Tuesday, August 13, 2019

FusionPro -- Find the fused proteins with transcript data!


Fusion proteins -- at this point -- seem like the result of relatively rare events, at least in humans. And...woweee....have some of them been controversial....but they absolutely do exist.

If you want to find them there are different ways of doing it, but FusionPro goes at it with a different toolbox than what I'd use.  Oh no. This gets rambly. Here is the paper!


I'd also like to throw this in up front -- this tool will NOT work for post translational protein/ peptide fusions products. This is purely for events that would produce both transcript (RNA) products that would then be translated to protein. These are still important, but might not be what you're looking for.

The most well-characterized example for me to ramble about is probably the BCR/ABL protein fusion that is the result of the "Philadelphia Chromosome"

(Photo taken from the source used in this link and used here in accordance with the GNU Agreement, thanks Pmx!)

It's a little hard to make out, but these are human chromosomes stained with DAPI (blue) and the ends of of two separate chromosomes are tagged, probably by FISH (not the awful band, the fluorescence in situ hybridization).

What you should see is 2 chromosomes with green dots and 2 chromosomes with red dots.

That thing in the upper corner with both colors is the Philly chromosome thing. An unfortunate event has caused the ends of two to break and rejoin together making an evil little chromosome.


There might be more negative effects of this chromosome fusion -- but the one I know about is that the break points line up to make a long reading frame that produces a BCR/ABL Fusion transcript and then protein. Unless something has changed recently, we don't actually know what the BCR protein does in the normal context, but it appears to be a Serine/Threonine kinase. (Responsible for direct S/T + phospho). ABL is a tyrosine kinase (Y+ phospho). See where this is going?

Tyrosine phosphorylation is supposes to be our fast-response sensitive signal regulatory system -- and now this stupid fusion protein is turning on tyrosine phosphorylation -- permanently. This triggers an entire regulatory system inside the cells with the protein that is saying divide! divide! divide! You don't want every cell trying to divide all the time....you especially DO NOT want damaged cells to divide -- you want them to stop, try to repair themselves and then divide and kill themselves if the damage is too bad to repair...but a damaged cell with this protein will still want to make damaged copies of itself.

Wow. That was a lot of words. I'll link the paper way above.

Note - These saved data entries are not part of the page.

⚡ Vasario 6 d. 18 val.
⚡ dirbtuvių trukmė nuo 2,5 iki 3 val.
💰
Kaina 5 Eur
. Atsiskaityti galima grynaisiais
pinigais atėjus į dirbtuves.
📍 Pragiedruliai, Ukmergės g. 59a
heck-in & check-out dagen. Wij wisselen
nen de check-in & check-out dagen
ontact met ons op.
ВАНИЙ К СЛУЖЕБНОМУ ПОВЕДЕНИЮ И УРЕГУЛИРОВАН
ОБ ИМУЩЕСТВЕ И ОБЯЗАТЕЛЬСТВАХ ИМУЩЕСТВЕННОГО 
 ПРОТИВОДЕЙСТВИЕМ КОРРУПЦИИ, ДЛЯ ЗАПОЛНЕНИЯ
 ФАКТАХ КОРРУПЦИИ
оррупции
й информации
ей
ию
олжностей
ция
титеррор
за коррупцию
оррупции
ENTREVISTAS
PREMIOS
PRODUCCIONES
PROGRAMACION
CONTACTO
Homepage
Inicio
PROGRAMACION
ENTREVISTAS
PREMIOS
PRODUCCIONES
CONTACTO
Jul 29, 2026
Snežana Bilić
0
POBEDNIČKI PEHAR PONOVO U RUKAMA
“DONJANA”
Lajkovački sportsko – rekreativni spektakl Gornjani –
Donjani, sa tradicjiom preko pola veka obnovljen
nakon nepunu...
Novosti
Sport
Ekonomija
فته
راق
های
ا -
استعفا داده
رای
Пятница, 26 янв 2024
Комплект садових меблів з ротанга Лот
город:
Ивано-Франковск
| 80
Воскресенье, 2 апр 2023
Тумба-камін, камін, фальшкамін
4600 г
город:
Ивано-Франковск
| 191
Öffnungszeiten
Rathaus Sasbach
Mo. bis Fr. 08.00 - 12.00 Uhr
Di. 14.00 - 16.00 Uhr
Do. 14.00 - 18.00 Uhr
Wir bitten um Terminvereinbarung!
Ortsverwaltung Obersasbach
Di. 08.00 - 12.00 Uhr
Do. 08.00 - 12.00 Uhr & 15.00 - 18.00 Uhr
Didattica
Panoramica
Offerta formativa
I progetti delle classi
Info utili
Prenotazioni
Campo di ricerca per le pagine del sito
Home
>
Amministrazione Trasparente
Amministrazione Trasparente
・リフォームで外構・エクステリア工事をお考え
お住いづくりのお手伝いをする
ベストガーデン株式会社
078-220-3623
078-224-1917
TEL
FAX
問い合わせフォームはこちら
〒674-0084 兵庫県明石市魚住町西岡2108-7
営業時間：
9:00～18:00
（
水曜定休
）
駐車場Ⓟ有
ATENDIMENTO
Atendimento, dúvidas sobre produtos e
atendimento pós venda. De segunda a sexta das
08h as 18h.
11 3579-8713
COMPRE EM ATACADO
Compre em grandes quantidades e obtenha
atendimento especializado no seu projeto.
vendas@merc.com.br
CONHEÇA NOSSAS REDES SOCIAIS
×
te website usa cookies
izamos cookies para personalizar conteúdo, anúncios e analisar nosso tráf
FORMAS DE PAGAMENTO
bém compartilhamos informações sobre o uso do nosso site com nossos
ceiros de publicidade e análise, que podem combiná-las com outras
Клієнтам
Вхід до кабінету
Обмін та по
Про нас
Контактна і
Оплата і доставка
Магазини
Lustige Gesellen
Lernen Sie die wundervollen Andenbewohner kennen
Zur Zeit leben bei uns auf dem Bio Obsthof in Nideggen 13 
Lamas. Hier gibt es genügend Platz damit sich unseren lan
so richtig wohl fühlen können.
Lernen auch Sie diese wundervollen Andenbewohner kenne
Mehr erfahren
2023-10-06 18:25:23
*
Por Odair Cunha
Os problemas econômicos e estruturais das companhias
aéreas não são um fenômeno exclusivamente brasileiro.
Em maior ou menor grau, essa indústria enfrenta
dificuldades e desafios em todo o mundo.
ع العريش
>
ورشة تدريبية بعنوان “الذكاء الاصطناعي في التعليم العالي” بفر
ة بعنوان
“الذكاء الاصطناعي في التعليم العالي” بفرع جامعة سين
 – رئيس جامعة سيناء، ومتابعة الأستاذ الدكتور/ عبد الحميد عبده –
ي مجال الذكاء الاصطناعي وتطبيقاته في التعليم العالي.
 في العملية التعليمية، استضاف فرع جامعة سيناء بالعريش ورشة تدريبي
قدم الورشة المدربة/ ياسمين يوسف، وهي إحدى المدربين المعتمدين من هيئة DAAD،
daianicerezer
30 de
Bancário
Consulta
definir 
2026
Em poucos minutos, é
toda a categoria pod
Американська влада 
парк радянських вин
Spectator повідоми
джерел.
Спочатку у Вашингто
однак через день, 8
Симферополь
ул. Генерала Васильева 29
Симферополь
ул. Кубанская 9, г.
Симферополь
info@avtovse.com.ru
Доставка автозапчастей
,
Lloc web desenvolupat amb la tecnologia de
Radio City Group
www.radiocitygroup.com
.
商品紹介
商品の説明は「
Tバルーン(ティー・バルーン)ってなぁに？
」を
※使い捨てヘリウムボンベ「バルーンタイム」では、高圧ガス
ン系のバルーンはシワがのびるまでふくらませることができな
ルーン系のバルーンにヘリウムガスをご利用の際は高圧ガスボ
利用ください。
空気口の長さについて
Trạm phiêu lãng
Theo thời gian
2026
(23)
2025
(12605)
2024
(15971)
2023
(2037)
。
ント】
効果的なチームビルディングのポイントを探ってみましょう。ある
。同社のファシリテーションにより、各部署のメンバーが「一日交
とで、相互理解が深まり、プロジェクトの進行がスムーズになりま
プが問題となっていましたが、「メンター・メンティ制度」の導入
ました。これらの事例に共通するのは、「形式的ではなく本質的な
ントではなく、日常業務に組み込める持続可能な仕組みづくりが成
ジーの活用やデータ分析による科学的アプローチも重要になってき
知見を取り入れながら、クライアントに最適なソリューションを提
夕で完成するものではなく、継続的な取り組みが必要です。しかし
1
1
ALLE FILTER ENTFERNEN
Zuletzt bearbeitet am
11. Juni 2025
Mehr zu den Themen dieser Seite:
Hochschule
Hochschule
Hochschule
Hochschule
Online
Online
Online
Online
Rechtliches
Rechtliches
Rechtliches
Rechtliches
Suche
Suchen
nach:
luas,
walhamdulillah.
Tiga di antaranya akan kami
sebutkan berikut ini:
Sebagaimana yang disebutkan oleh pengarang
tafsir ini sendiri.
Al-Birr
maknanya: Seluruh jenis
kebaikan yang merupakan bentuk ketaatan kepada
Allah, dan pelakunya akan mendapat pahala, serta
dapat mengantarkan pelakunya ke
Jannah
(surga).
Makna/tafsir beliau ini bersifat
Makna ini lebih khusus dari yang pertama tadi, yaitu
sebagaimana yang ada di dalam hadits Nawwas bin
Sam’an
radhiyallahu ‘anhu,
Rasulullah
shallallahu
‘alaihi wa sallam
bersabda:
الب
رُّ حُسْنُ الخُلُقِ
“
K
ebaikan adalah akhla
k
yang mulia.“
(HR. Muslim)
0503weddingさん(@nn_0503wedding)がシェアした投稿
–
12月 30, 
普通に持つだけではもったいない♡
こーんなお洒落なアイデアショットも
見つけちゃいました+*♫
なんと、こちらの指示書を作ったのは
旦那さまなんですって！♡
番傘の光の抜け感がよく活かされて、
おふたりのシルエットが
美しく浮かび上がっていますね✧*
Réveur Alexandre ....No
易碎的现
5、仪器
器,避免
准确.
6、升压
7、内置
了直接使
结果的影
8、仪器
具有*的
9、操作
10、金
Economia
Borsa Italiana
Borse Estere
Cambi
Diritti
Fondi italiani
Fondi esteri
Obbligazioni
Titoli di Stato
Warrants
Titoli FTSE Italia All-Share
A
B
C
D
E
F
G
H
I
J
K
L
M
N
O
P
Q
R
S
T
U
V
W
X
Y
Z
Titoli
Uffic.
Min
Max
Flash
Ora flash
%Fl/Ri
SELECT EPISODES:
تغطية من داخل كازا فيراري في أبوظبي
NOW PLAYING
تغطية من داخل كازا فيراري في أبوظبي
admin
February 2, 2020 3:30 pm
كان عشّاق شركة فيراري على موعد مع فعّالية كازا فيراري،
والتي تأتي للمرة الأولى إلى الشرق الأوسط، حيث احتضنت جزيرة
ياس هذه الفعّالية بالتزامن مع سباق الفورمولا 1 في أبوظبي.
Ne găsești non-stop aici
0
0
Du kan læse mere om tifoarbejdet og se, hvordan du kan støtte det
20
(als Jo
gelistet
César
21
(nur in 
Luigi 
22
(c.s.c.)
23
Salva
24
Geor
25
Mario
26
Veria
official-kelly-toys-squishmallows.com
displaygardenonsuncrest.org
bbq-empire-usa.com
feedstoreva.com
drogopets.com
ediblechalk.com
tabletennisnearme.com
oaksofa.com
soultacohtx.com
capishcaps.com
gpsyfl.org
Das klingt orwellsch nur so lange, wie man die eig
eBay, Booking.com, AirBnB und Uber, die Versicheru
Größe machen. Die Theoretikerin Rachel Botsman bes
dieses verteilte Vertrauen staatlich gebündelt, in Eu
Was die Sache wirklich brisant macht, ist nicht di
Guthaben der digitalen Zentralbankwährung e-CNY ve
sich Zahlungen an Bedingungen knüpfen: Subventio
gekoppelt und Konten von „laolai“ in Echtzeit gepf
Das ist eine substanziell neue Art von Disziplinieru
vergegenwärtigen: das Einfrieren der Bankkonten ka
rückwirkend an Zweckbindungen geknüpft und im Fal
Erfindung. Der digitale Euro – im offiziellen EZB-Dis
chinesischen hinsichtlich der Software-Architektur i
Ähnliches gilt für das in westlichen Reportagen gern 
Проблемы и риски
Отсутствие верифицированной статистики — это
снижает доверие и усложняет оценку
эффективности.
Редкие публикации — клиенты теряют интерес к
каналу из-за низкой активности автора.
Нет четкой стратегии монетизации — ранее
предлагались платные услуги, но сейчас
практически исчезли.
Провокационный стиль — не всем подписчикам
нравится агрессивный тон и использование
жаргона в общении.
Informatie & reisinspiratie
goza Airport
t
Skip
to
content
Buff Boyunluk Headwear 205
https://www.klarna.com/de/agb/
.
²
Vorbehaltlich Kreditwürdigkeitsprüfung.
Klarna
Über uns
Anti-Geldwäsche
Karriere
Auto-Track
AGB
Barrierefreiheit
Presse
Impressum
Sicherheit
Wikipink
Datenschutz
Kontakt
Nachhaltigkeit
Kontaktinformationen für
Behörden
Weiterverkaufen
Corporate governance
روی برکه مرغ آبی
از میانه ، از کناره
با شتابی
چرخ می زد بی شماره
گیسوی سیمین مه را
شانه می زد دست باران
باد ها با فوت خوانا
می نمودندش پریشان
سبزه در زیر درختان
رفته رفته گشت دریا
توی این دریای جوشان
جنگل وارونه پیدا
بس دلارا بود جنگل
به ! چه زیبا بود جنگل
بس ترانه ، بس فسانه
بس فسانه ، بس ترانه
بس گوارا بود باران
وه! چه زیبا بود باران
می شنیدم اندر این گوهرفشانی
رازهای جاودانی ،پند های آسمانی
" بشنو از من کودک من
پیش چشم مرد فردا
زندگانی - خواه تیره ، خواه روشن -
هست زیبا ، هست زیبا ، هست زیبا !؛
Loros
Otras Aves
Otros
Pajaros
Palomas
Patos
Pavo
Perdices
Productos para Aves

Back to FusionPro -- I think the standard way of doing this kind of work, for us, is to de novo sequence every peptide and then try to work your way back. To be honest, that's what I'd still do first. But proteomics is 1000x easier when you have a database to reference. And this is where FusionPro comes in. It can build that database for you from transcript data.

You'll need a bioinformagician for this. FusionPro uses a combination of Perl and Python and you can get it all here. It totally works, though. They go through CPTAC data that has both high read depth RNA-Seq and deep proteomic data (95% sure this is CPTAC 2 since it's labeled reporter ion data) and they find fusion events with high accuracy. Pretty nice to have a load of transcript reads and a high resolution labeled MS/MS spectra to make your case that you found a new fusion protein!